First Republic Bank Sale

JPMorgan Chase purchased the First Republic Bank. It was intended to end the start of a financial crisis. But, in doing so, there was almost a battle over the power of the country’s biggest financial institutions.

According to the Washington Post, already the biggest U.S. bank with over $ 3.2 trillion in assets, JPMorgan now added about $ 200 billion in loans and securities. This is by taking over the First Republic Bank in a transaction with the Federal Deposit Insurance Corp.

Reuters reported that as for the hedge funds, many spent weeks hoping that the regional bank stocks shall fall further.

Shares of many regional lenders have fallen on Monday. It was a sign that investors were still on edge after the First Republic Bank’s collapse. This is because this was the 3rd major fall of the largest crisis to hit the U.S.A. banking environment since the year 2008.

Senior banking executives have measured how aggressive short-sellers can be in the coming weeks. And which regional banks can be burdened with loans for office real estate.

The KBW Regional Banking Index, which had fallen 2.7 percent on Monday, is now down almost 23.6 percent year-to-date. The First Republic Bank’s shares are off 97 percent since January.

The New York Times reported that the First Republic Bank failed despite it having received a dollars 30 billion from eleven of the nation’s largest banks in March. JPMorgan has said the dollars 30 billion will be repaid after the deal ends.

The takeover of the government and sale of the First Republic Bank came about 8 weeks after the government had taken control of SVB and Signature Bank. The failures of these 2 banks sent a shock wave through the industry and also raised fears that the other regional banks were at risk of somewhat similar runs on deposits.

Several banking experts said that the travails of the First Republic Bank were a delayed reaction to the banking uncertainty in March. Industry executives and investors are hopeful that no other middle-sized or large lenders are at risk of failure.

The chief executive of JPMorgan, Jamie Dimon, said on a conference call on Monday that this part of the crisis is over and for now, they should all take a deep breath.

Investors have welcomed the takeover by JPMorgan. Moreover, this sent the bank’s stock 3.5% higher on Monday. The stocks of Citizens Financial Group and PNC Financial Services, the 2 regional banks that lost out on the bid for the First Republic Bank, went down below 5%.

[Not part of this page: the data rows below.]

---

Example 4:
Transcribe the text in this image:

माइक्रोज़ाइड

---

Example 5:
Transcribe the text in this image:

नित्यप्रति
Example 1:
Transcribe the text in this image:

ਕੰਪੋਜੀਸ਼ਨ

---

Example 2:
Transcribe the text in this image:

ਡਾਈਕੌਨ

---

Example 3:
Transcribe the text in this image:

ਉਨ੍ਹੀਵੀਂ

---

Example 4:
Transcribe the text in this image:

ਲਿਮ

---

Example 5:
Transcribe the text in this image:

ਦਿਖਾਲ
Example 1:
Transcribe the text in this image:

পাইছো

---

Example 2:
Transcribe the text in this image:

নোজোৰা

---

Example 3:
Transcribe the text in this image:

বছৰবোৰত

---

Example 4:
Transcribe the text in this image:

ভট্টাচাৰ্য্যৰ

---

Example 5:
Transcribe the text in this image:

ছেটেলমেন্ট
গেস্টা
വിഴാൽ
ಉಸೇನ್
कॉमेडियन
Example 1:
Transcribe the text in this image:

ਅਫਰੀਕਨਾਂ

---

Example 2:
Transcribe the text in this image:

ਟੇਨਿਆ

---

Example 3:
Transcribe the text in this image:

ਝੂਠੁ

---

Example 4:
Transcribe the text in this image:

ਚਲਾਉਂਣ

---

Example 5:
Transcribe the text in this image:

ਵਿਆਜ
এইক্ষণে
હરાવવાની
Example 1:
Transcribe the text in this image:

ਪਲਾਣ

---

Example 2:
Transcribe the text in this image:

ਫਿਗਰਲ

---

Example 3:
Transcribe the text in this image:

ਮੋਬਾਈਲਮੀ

President Joe Biden welcomed the takeover. This he addressed during a speech on small business on Monday afternoon. He said these actions will ensure the banking system remains safe and sound, and it will protect the depositors.

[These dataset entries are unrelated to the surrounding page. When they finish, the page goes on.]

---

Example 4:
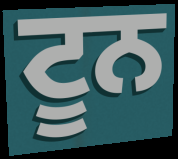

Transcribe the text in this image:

ਟੂਨ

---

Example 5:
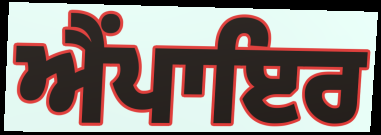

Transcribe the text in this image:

ਐੰਪਾਇਰ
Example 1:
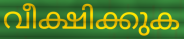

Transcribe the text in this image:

വീക്ഷിക്കുക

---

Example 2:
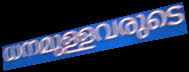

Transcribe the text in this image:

ധനമുള്ളവരുടെ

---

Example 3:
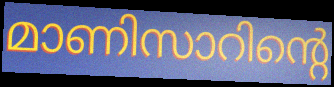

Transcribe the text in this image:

മാണിസാറിന്റെ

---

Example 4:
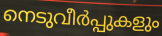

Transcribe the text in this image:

നെടുവീർപ്പുകളും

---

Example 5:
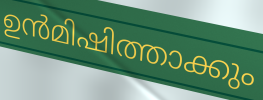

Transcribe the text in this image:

ഉൻമിഷിത്താക്കും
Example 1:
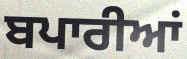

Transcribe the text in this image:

ਬਪਾਰੀਆਂ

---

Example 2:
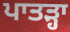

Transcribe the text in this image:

ਪਾਤੜ੍ਹਾ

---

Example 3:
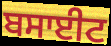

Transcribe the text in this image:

ਬਸਾਈਟ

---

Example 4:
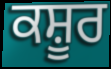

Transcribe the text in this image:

ਕਸ਼ੂਰ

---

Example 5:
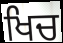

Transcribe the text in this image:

ਖਿਚ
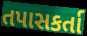
તપાસકર્તા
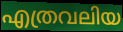
എത്രവലിയ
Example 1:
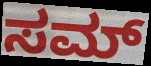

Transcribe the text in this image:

ಸಮ್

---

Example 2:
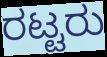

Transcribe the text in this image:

ರಟ್ಟರು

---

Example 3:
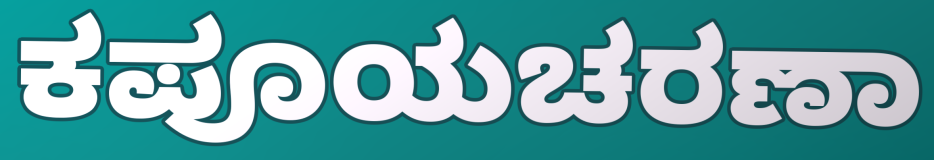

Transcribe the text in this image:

ಕಪೂಯಚರಣಾ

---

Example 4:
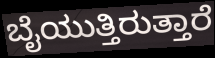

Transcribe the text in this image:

ಬೈಯುತ್ತಿರುತ್ತಾರೆ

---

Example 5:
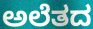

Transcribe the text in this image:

ಅಲೆತದ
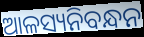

The fast-growing banking confusion of Wall Street’s biggest institutions may be uncomfortable for the Biden administration.

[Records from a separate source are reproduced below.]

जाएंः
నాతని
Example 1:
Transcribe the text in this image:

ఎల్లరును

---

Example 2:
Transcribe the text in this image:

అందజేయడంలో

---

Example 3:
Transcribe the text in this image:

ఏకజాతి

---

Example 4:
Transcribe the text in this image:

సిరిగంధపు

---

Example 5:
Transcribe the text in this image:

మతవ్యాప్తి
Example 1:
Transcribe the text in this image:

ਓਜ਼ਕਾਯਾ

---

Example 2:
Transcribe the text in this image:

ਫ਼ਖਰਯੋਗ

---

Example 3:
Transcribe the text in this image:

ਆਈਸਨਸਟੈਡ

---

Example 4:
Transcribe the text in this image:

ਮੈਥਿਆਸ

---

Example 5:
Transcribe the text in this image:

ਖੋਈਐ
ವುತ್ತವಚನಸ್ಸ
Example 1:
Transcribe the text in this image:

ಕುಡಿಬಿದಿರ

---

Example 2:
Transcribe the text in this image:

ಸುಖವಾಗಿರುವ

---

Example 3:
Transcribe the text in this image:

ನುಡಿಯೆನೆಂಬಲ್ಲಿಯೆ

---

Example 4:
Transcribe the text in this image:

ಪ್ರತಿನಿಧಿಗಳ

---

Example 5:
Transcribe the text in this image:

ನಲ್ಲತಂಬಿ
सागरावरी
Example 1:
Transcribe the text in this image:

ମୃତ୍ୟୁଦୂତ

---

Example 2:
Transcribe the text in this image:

However, the largest banks today are safer than they were in the past. Larger capital cushions designed to absorb financial losses support them. But, the big banks continue to enjoy a favorable treatment from the federal authorities and also manage to get larger.

About JPMorgan Chase

JPMorgan Chase & Co. is a world-famous multinational financial services company. Its headquarter is in New York City. It is the biggest bank in the USA and globally the biggest bank by market capitalization.